To log in to the system for the first time, follow the link to EasyRPA.

If you are an LDAP user, enter your LDAP username and password on the login screen. Upon successful login, your user account will be automatically created in the system.

If you are an LDAP user and unable to log in, contact your System Administrator to verify whether you belong to the appropriate LDAP group.
If you are not an LDAP user, contact your System Administrator to create a user account for you in EasyRPA.

Human Task Design

The human task can be created for one of the following most common use cases:

  • Information Extraction (IE)
  • Classification

For model training, we need to find and tag entities (fields) in a document. They will become values for the model to train on.

Human Task Design Best Practices

To create a good human task for each case, it's necessary to consider business logic of all the documents, types of the documents and their layouts. Special attention should be paid to fields' logic and appearance in Information Extraction use cases.

Split into batches

When working with a large training set - especially if it contains over 100 documents or includes multiple distinct layouts - it can be challenging for a single SME to tag all documents in one session effectively. To improve focus and maintain high-quality annotations, it is recommended to divide the dataset into smaller batches of 30 to 50 documents, ideally grouped by similar layout or format.

Single or Multiple

The data analyst reviews the set of fields and defines what fields have only one value in the document and what have several values or, in other words, is it a single value or multiple value field.

  • Single value field - field for which the result value will be the only one in each document. Typical examples are Invoice Number, Invoice Date, Total.
  • Multiple value field - field for which the result value will be plural. Typical examples are Product Name, Product Description, Quantity, Price.
It's necessary to distinguish clearly in advance what fields are single value and what are multiple value and all the cases for each, because if this is missed and revealed in later stages, extra effort will be required to redesign the manual task and retrain the model.

Required or Optional

  • Required field - field which is presented in all the documents in all the batches. For example, Invoice Number, Invoice Date, etc.
  • Optional field - field which is presented only in some documents or in some batches. These fields usually have special additional logic.

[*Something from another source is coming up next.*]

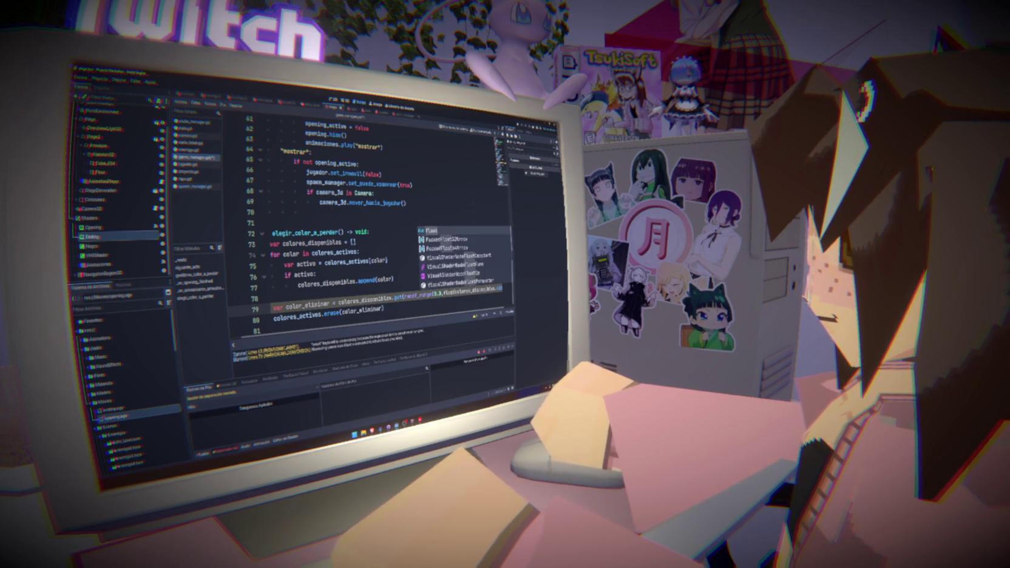
type("(")
key("End")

Required and optional fields need to be considered together with SMEs. However, if the number of fields is 10 or higher, it's strongly recommended to make it impossible to submit the task without making sure that all the necessary values have been tagged.

Assign Hot Keys

Hot keys are really helpful for quick tagging. To increase speed, assign each field a hot key and teach SMEs how to use them. There are two approaches to assigning convenient hot keys:

  1. Assign intuitively understandable and memorable letters - for example, first letters of fields: 
    d = date, 
    p = price, 
    n = invoice number, etc.
  2. Assign letters and figures that are close to each other on the keyboard:
    1, 2, 3 = first three fields
    q, w, e = second three fields

 Split long entities

Check whether the value can be split into some independent parts - for example, the whole address line can be very difficult to extract, as address formats usually differ from country to country, or even within 
different documents' templates. It's recommended to split the value into shorter entities that are situated in onedocument (Street Address, City, State, Zip code, etc.).

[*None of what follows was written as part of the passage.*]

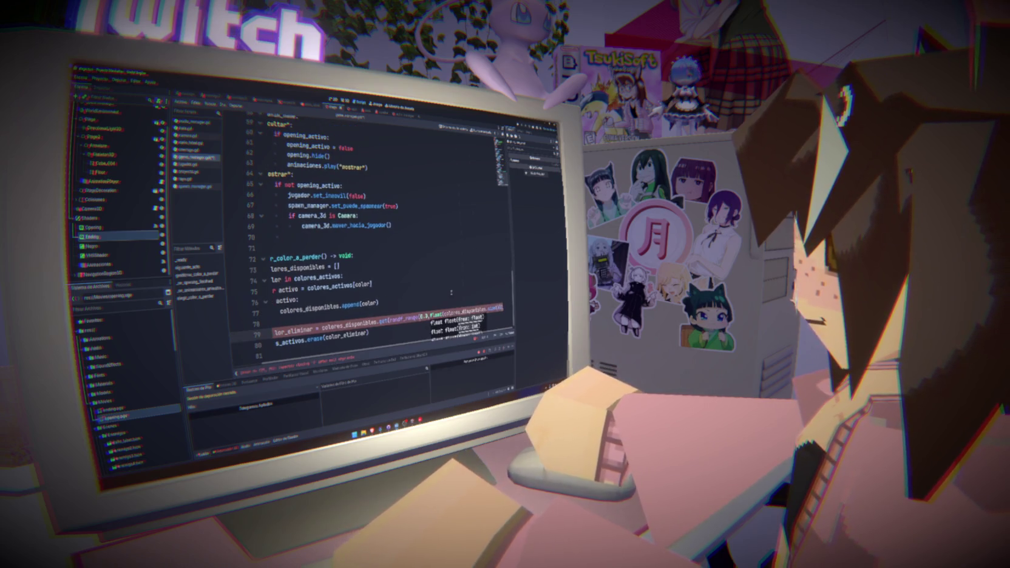
type(")")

Be careful with value splitting. Values like Company Name however long they can be should not be split, as their parts cannot be considered independent and the value only makes sense with the whole name.

Enable additional fields

Additional fields can make the human task output more informative (but only if necessary):

  • notes - a textarea field. Notes can be provided to select documents quicker. While tagging, SMEs will provide notes on what is wrong with the document and that can be further picked out. Provide an optional field for comments in the human task where SMEs can mention information about a missing field, document structure, etc.
  • radio button to classify documents - If you have, for example, a combined data set of four different invoices, it will be useful to add a special field with the list of all four invoices aas a radio button select. This will simplify further analysis of the data set and its grouping.
  • checkbox to mark an invalid document - Even after OCR tuning, there still can be documents with bad OCR. To avoid tagging such documents and easily find them later, it's recommended to include a special checkbox.

Don't make your Human Task too big

It is recommended including 7–10 fields in one human task. If the use case implies extraction of a larger number of fields, it's better to create several tasks. So, if, for example, you need to extract 30 fields, create three separate tasks with three different sets of fields in each. This way, your data set will be processed three times through three different human tasks. Otherwise, too many fields in one task may lead to lower concentration and, consequently, lower quality of the data set.

Provide clear Tagging Instructions

Make sure to provide clear instructions for SMEs who will tag the documents. ML models learn patterns directly from the tagged data. Inconsistent or ambiguous tags teach the model conflicting patterns.  Clear instructions result in clean data, allowing the model to learn correct patterns for better information extraction accuracy. 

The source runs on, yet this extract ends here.